Retratan la batalla campal. Los acosos (se) cobran vida, igual suspenden transmisiones y
truncan carreras, de por vida. La información termina por ser la verdad o la mentira del
día. Da lo mismo.
Rutinarios recorridos por las zonas devastadas permiten -por vuelo y gracia de los
drones- captar panorama cenital o subterráneo, ambos desoladores. Testimonios,
atestiguaciones, lamentos y heroicidades viralizadas, matizan por igual. Unos días
ánimos esperanzadores, y otros, irremediables fatalidades. Todo junto.
Aturde el silencio de los cuerpos yacientes, todavía sin reposo, envueltos en gruesas
cobijas que los aíslan hasta de nuestras miradas que terminan siendo igual o más frías -
empañadas y apañadas, por la tecnología ídem– que las temperaturas in situ.
En la guerra solo convive el caos generado por el poder de la maldad.
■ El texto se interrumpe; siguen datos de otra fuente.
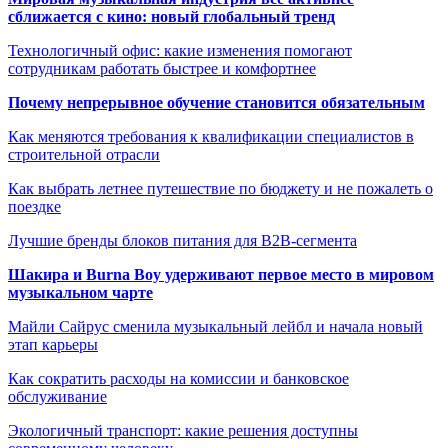
сближается с кино: новый глобальный тренд
Технологичный офис: какие изменения помогают
сотрудникам работать быстрее и комфортнее
Почему непрерывное обучение становится обязательным
Как меняются требования к квалификации специалистов в
строительной отрасли
Как выбрать летнее путешествие по бюджету и не пожалеть о
поездке
Лучшие бренды блоков питания для B2B-сегмента
Шакира и Burna Boy удерживают первое место в мировом
музыкальном чарте
Майли Сайрус сменила музыкальный лейбл и начала новый
этап карьеры
Как сократить расходы на комиссии и банковское
обслуживание
Экологичный транспорт: какие решения доступны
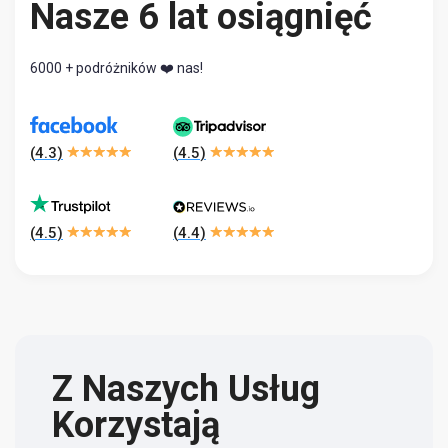
Nasze 6 lat osiągnięć
6000 + podróżników ❤️ nas!
(
4.3
)
(
4.5
)
(
4.5
)
(
4.4
)
Z Naszych Usług
Korzystają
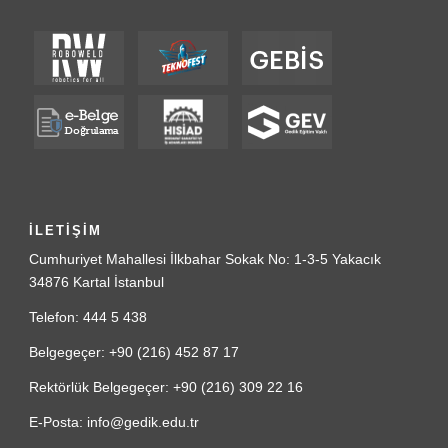
İLETİŞİM
Cumhuriyet Mahallesi İlkbahar Sokak No: 1-3-5 Yakacık
34876 Kartal İstanbul
Telefon: 444 5 438
Belgegeçer: +90 (216) 452 87 17
Rektörlük Belgegeçer: +90 (216) 309 22 16
E-Posta: info@gedik.edu.tr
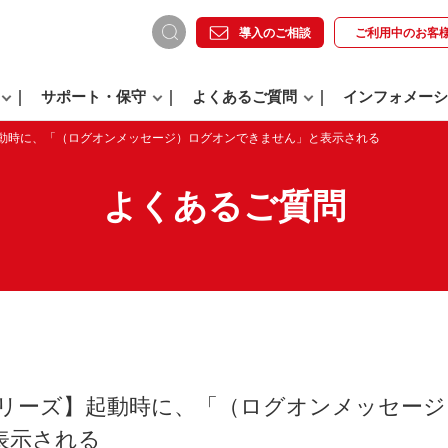
導入のご相談
ご利用中の
お客
サポート・保守
よくあるご質問
インフォメーシ
】起動時に、「（ログオンメッセージ）ログオンできません」と表示される
よくあるご質問
oシリーズ】起動時に、「（ログオンメッセー
表示される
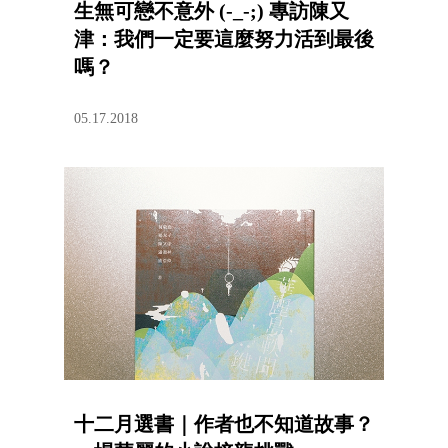
生無可戀不意外 (-_-;) 專訪陳又
津：我們一定要這麼努力活到最後
嗎？
05.17.2018
十二月選書｜作者也不知道故事？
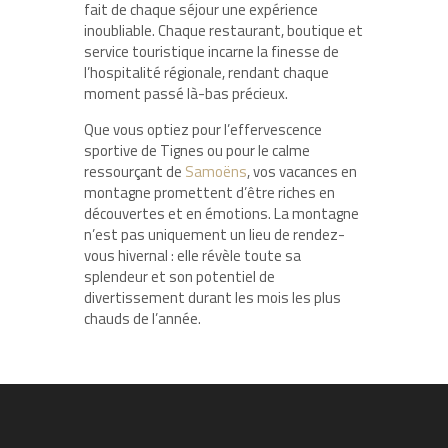
fait de chaque séjour une expérience
inoubliable. Chaque restaurant, boutique et
service touristique incarne la finesse de
l’hospitalité régionale, rendant chaque
moment passé là-bas précieux.
Que vous optiez pour l’effervescence
sportive de Tignes ou pour le calme
ressourçant de
Samoëns
, vos vacances en
montagne promettent d’être riches en
découvertes et en émotions. La montagne
n’est pas uniquement un lieu de rendez-
vous hivernal : elle révèle toute sa
splendeur et son potentiel de
divertissement durant les mois les plus
chauds de l’année.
Aquello que nació
en el hombre cuando la oscuridad lo asaltó por dentro, llevando a exponer entonces su
temor para producir lo inevitable: destrucción y muerte.
Todo develado, todo expuesto, nada oculto. Lo mediático transmite con supuesta y
calamitosa veracidad la realidad de la guerra. Suma cifras, estadísticas, listados, rostros.
Apunta más declaraciones de guerra, entre avances y amenazas, bravuconerías e
insultos, vaticinios y predicciones, diplomacia falsa y documentos ficticios, promesas y
transgresiones a la orden del día.
Registro en vivo y directo, sin pausa ni tregua. Tampoco los shows que deben continuar,
los que no paran nunca: el showbussiness y el deporte, que fungen como armas
disuasorias, anestesiantes, evasivas. Y entonces la guerra queda en los intermedios
como “espacios comerciales” de una realidad desapercibida.